Early issues of the magazine featured poetry by such luminaries as Rabindranath Tagore, Frederic Mistral, Rainer Maria Rilke, Stéphane Mallarmé, and Paul Verlaine. The first English translation of Chekhov’s The Seagull first appeared in Poet Lore. Poems by Sara Teasdale, Emma Lazarus, and many other women poets appeared in Poet Lore’s pages when women’s voices were largely ignored in the publishing world, including work by Harriet Monroe, who went on to establish Poetry magazine in 1912.

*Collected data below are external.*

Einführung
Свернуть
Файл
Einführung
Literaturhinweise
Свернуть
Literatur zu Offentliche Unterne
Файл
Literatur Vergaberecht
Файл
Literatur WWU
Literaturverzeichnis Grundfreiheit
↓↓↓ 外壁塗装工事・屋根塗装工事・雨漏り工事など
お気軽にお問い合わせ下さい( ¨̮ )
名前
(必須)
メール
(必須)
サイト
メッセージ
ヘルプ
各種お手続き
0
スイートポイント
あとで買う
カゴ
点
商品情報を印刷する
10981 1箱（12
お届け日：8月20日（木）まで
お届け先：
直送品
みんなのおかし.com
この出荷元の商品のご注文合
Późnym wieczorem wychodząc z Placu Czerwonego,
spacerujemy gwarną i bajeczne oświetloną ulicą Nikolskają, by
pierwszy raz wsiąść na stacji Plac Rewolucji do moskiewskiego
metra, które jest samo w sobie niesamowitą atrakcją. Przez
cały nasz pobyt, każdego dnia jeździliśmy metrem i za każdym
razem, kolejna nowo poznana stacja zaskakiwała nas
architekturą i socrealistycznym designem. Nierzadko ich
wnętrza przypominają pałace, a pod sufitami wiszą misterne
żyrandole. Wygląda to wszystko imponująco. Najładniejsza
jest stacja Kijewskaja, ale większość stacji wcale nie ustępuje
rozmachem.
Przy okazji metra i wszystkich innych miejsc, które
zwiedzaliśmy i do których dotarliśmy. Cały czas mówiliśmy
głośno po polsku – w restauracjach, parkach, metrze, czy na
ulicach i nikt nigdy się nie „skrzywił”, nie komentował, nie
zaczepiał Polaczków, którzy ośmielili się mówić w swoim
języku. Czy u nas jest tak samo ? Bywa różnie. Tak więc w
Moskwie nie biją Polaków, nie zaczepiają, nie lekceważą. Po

Many renowned American poets published their early work (sometimes their very first poems) in Poet Lore—Kim Addonizio, David Baker, John Balaban, Carolyn Forché, Alice Fulton, Dana Gioia, Sharon Olds, Carl Phillips, R.T. Smith, and Mary Oliver among them.
More recently, we’ve published contemporary poets including Erika Meitner, Terrance Hayes, Natasha Trethewey, Tarfia Faizullah, Benjamin Garcia, Leah Umansky, Minnie Bruce Pratt, Reginald Dwayne Betts, Jose Hernandez Diaz, Aldo Amparán, Felicia Zamora, Nome Emeka Patrick, and many others.